Strong point: Scarlett:
- She was rather shallow, self-centered individual.
- But she finds new depths and strength within herself.
- Part 2, ch 10: Scarlett mentions 2 x that she is sickened to be defended by someone she dislikes so much (Melly).
- Part 3, ch 26: Scarlett see Melly standing with Charles’ saber at the top to the stairs ready to kill…
- “Why she’s just like me! […] Now struggling against hatred for Ashely’s wife, there surged a feeling of admiration.”
- Scarlett is the most important symbol in the book: renewal.
- Her motto resounds as clear today as it did in 1936.
- Scarlett insists, “After all, tomorrow is another day.” (Part 5, ch 63 pg 1037)
Rhett Butler: Best quote: “My dear, I don’t give a damn”.
Surprises: Hollywood left out a number of characters in the movie version!
- Wade Hampton Hamilton and Will Benteen are two characters appearing in Margaret Mitchell’s novel,
- but notably absent from the 1939 motion! (…or did I just not see them?)
- Did I miss yet another child …Scarlett and Frank Kennedy’s baby girl named Ella Lorena?
- Who is Archie, the one-legged ex-murderer?
- This was a sweeping historical fiction book about The Civil War.
- Mitchell reveals through her narrative how relationships were reversed as a result 1861-1865.
- rich and poor – penniless Rhett becomes one of the richest men ( blockade runner)
- male and female – Scarlett becomes business woman running a saw mill
- master and slave – Rhett is jailed for killing a freed slave who insulted a white woman.
- Story line is driven by one of the best known love triangles:
- Scarlett (blinded by love) – Rhett (hides his love) – Ashley (torn between two loves)
- Last thoughts:
- Gone with the Wind is the greatest movie ever made and my # 1 favorite film.
- Not only is it a splendid piece of cinema, which won ten Oscars ,
- but also recreated the Old South as a vanished civilization.
- Point for discussion: GWTW is not commentary on today’s racial relations
- …but the perceptions Southerners had at that time. (150+ years ago)

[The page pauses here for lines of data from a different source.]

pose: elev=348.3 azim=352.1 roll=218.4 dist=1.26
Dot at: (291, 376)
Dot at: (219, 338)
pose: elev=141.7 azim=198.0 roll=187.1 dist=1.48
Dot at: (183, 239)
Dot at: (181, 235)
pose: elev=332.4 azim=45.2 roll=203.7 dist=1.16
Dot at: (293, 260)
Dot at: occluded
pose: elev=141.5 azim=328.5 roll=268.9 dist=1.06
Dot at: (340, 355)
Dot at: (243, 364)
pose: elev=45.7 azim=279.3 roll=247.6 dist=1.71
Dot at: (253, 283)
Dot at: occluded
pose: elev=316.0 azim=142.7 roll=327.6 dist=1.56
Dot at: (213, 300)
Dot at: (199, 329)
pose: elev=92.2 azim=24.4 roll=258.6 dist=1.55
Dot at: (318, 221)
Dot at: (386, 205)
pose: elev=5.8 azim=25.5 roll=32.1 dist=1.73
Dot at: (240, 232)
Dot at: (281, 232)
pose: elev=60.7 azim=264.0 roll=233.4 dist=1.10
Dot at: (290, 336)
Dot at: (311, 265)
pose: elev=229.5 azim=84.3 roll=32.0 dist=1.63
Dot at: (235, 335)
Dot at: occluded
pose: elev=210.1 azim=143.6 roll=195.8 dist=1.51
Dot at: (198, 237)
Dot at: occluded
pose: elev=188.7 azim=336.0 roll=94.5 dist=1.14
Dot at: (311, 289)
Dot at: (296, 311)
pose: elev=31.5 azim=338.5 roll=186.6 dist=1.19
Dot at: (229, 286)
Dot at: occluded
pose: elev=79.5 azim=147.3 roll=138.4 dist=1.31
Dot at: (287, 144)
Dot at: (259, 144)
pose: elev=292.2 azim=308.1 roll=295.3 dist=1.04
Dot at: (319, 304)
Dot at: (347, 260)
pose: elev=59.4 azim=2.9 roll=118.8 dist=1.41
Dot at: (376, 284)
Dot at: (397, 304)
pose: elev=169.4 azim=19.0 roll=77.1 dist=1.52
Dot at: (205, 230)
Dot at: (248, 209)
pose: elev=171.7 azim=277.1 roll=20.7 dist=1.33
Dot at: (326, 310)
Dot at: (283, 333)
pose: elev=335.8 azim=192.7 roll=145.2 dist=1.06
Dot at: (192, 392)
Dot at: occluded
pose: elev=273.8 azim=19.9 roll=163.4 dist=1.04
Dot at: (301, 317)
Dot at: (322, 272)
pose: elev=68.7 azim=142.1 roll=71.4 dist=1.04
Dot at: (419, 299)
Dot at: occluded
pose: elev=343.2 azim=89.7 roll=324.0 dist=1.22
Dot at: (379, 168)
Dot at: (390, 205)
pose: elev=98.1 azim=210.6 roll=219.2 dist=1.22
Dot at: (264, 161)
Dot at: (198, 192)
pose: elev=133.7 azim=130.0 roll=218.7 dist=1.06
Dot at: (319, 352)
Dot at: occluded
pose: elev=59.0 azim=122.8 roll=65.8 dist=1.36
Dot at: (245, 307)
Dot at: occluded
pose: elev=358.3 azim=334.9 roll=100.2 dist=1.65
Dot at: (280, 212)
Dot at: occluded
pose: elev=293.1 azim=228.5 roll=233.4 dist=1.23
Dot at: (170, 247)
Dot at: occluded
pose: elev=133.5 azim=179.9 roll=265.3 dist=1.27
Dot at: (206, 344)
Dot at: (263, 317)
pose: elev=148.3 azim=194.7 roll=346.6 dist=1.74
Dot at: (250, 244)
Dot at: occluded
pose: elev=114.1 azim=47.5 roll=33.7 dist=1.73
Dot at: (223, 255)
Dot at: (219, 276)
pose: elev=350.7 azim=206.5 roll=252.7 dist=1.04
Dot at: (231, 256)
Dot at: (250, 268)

- Strong point: Mammy…face like a thundercloud; her dialect “ack lak a lil lady’
- I just loved the character and her cracker-barrel, homespun wisdom!
- Strong point: swept away by the ‘love triangle’
- Strong point: slowly see the changes taking place in the Old South.
- Strong point: chapter 63..the best final chapter in a novel I have ever read! Riveting!